<<<<

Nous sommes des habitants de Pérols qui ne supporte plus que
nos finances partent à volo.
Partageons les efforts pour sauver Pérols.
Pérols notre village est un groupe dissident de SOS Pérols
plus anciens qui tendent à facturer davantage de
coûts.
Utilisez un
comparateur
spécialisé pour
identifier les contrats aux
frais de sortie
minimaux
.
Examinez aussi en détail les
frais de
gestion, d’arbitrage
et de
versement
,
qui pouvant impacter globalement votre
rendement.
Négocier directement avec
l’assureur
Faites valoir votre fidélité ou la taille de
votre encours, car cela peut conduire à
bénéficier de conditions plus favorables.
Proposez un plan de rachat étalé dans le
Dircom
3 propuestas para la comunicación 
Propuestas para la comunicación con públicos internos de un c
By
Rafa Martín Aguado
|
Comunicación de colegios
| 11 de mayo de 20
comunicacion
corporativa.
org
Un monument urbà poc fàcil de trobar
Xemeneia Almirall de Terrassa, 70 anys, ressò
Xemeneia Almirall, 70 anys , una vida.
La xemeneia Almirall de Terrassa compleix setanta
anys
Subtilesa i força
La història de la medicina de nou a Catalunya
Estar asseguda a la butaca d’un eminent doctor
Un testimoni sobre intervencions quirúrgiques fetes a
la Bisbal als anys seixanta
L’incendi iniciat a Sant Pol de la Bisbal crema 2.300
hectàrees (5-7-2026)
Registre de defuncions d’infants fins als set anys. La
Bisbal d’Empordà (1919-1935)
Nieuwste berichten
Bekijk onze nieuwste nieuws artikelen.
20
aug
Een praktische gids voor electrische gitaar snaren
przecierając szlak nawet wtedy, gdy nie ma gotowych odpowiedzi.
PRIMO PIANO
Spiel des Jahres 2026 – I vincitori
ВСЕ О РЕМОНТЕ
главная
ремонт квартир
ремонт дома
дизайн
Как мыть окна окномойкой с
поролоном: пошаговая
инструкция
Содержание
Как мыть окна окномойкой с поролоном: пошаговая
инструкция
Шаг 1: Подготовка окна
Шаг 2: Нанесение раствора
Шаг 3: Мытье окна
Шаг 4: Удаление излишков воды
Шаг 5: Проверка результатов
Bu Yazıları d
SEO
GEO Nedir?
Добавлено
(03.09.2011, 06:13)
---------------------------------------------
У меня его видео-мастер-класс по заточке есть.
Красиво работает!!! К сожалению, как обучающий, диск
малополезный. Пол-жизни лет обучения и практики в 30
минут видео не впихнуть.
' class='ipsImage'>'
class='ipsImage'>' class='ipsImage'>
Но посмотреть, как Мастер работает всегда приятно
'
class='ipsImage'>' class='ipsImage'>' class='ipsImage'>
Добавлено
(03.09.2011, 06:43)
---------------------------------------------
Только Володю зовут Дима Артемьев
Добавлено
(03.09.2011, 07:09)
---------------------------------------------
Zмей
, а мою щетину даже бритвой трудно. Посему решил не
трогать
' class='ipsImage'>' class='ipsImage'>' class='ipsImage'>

>>>>

■ **Work instructions**
Reproduce the text of each item above line for line, without changing a single character.

■ **Response box**
Nous sommes des habitants de Pérols qui ne supporte plus que
nos finances partent à volo.
Partageons les efforts pour sauver Pérols.
Pérols notre village est un groupe dissident de SOS Pérols
plus anciens qui tendent à facturer davantage de
coûts.
Utilisez un
comparateur
spécialisé pour
identifier les contrats aux
frais de sortie
minimaux
.
Examinez aussi en détail les
frais de
gestion, d’arbitrage
et de
versement
,
qui pouvant impacter globalement votre
rendement.
Négocier directement avec
l’assureur
Faites valoir votre fidélité ou la taille de
votre encours, car cela peut conduire à
bénéficier de conditions plus favorables.
Proposez un plan de rachat étalé dans le
Dircom
3 propuestas para la comunicación 
Propuestas para la comunicación con públicos internos de un c
By
Rafa Martín Aguado
|
Comunicación de colegios
| 11 de mayo de 20
comunicacion
corporativa.
org
Un monument urbà poc fàcil de trobar
Xemeneia Almirall de Terrassa, 70 anys, ressò
Xemeneia Almirall, 70 anys , una vida.
La xemeneia Almirall de Terrassa compleix setanta
anys
Subtilesa i força
La història de la medicina de nou a Catalunya
Estar asseguda a la butaca d’un eminent doctor
Un testimoni sobre intervencions quirúrgiques fetes a
la Bisbal als anys seixanta
L’incendi iniciat a Sant Pol de la Bisbal crema 2.300
hectàrees (5-7-2026)
Registre de defuncions d’infants fins als set anys. La
Bisbal d’Empordà (1919-1935)
Nieuwste berichten
Bekijk onze nieuwste nieuws artikelen.
20
aug
Een praktische gids voor electrische gitaar snaren
przecierając szlak nawet wtedy, gdy nie ma gotowych odpowiedzi.
PRIMO PIANO
Spiel des Jahres 2026 – I vincitori
ВСЕ О РЕМОНТЕ
главная
ремонт квартир
ремонт дома
дизайн
Как мыть окна окномойкой с
поролоном: пошаговая
инструкция
Содержание
Как мыть окна окномойкой с поролоном: пошаговая
инструкция
Шаг 1: Подготовка окна
Шаг 2: Нанесение раствора
Шаг 3: Мытье окна
Шаг 4: Удаление излишков воды
Шаг 5: Проверка результатов
Bu Yazıları d
SEO
GEO Nedir?
Добавлено
(03.09.2011, 06:13)
---------------------------------------------
У меня его видео-мастер-класс по заточке есть.
Красиво работает!!! К сожалению, как обучающий, диск
малополезный. Пол-жизни лет обучения и практики в 30
минут видео не впихнуть.
' class='ipsImage'>'
class='ipsImage'>' class='ipsImage'>
Но посмотреть, как Мастер работает всегда приятно
'
class='ipsImage'>' class='ipsImage'>' class='ipsImage'>
Добавлено
(03.09.2011, 06:43)
---------------------------------------------
Только Володю зовут Дима Артемьев
Добавлено
(03.09.2011, 07:09)
---------------------------------------------
Zмей
, а мою щетину даже бритвой трудно. Посему решил не
трогать
' class='ipsImage'>' class='ipsImage'>' class='ipsImage'>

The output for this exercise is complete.